** Work instruction **
Rewrite the records below with "maximum" changed to "peak" and everything else left as it is. Don't include the pictures.
- - - -
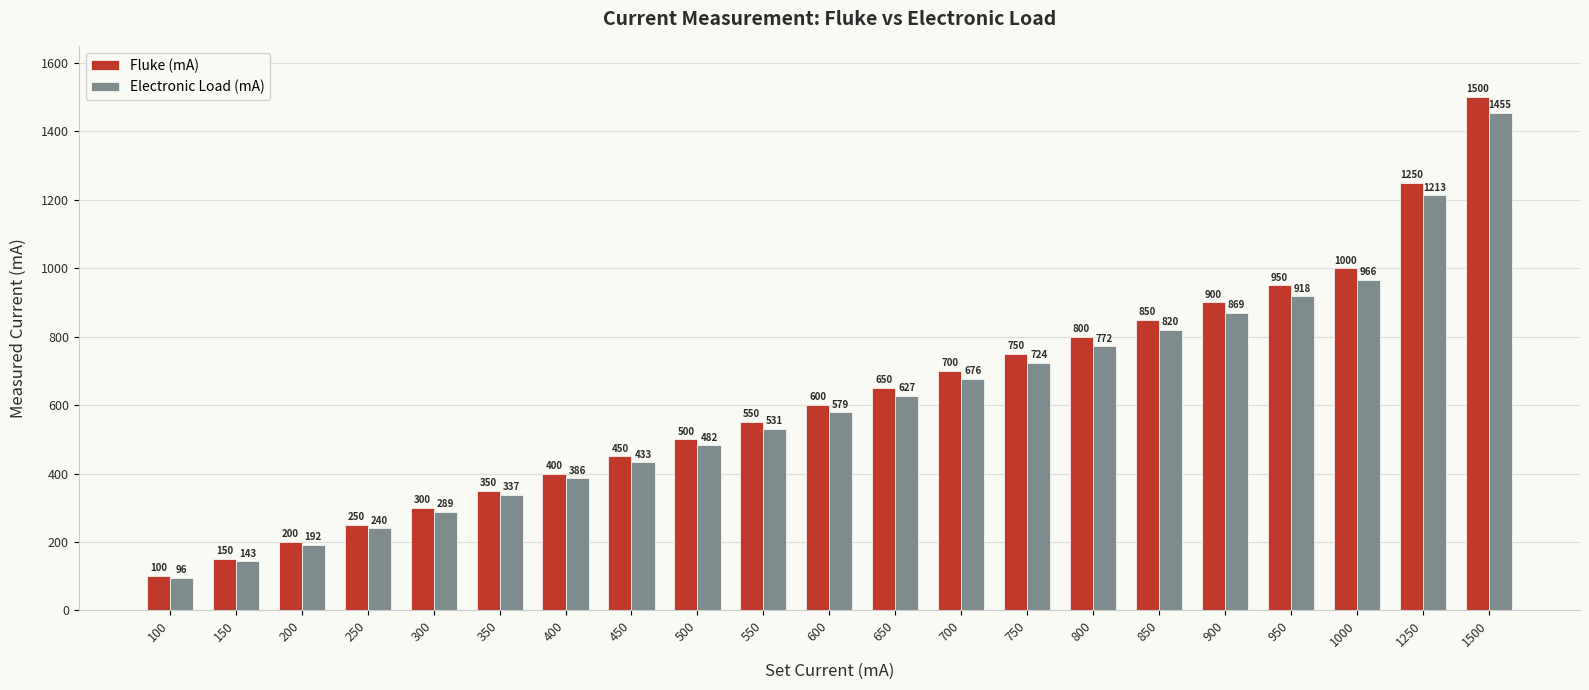

Rank the series by their maximum value, from highest to lowest.

Fluke (mA), Electronic Load (mA)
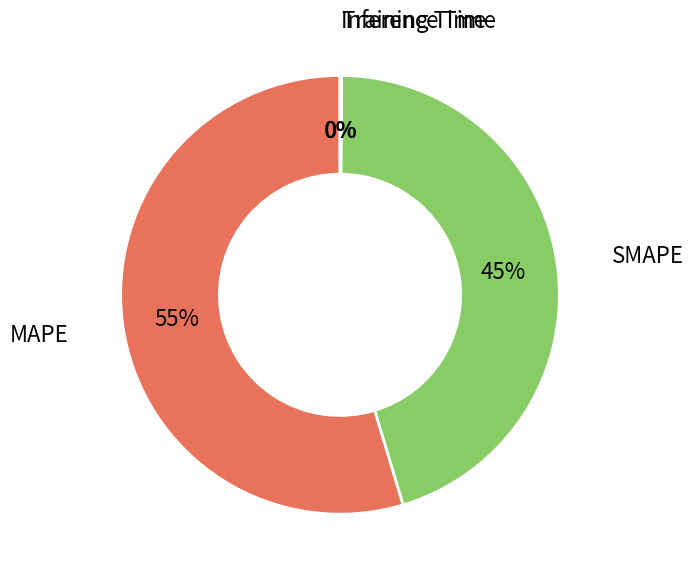

Between SMAPE and MAPE, which is larger?

MAPE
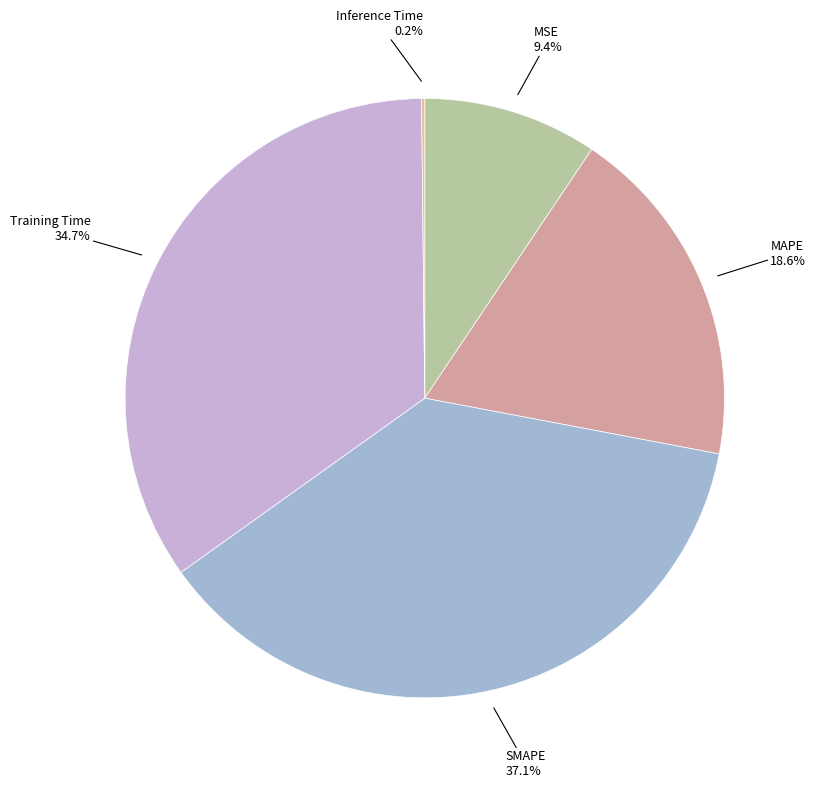

Is there any slice that represents more than half of the pie?

No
- - - -
** Written answer **
Rank the series by their peak value, from highest to lowest.

Fluke (mA), Electronic Load (mA)

Between SMAPE and MAPE, which is larger?

MAPE

Is there any slice that represents more than half of the pie?

No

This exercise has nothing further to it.